→ What you are asked to do:
Copy every entry word for word, but skip the pictures.

→ Material for this task:
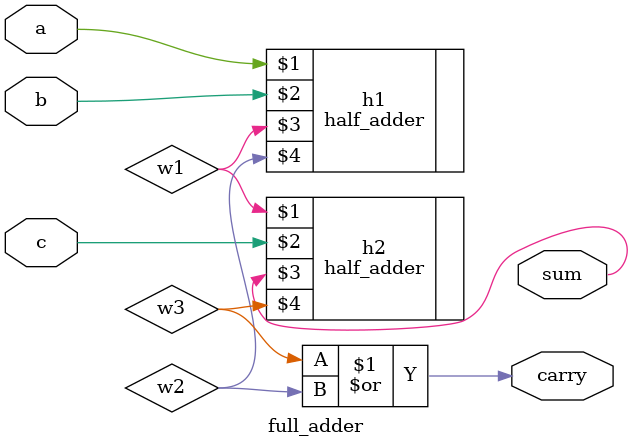
<source format=v>
module full_adder(a,b,c,sum,carry);

   input a,b,c;
   output sum,carry;
   
   wire w1,w2,w3;
   
   half_adder h1(a,b,w1,w2);
   half_adder h2(w1,c,sum,w3);
   or o1 (carry,w3,w2);
   
endmodule   
</source>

→ Answer box:
<source format=v>
module full_adder(a,b,c,sum,carry);

   input a,b,c;
   output sum,carry;
   
   wire w1,w2,w3;
   
   half_adder h1(a,b,w1,w2);
   half_adder h2(w1,c,sum,w3);
   or o1 (carry,w3,w2);
   
endmodule   
</source>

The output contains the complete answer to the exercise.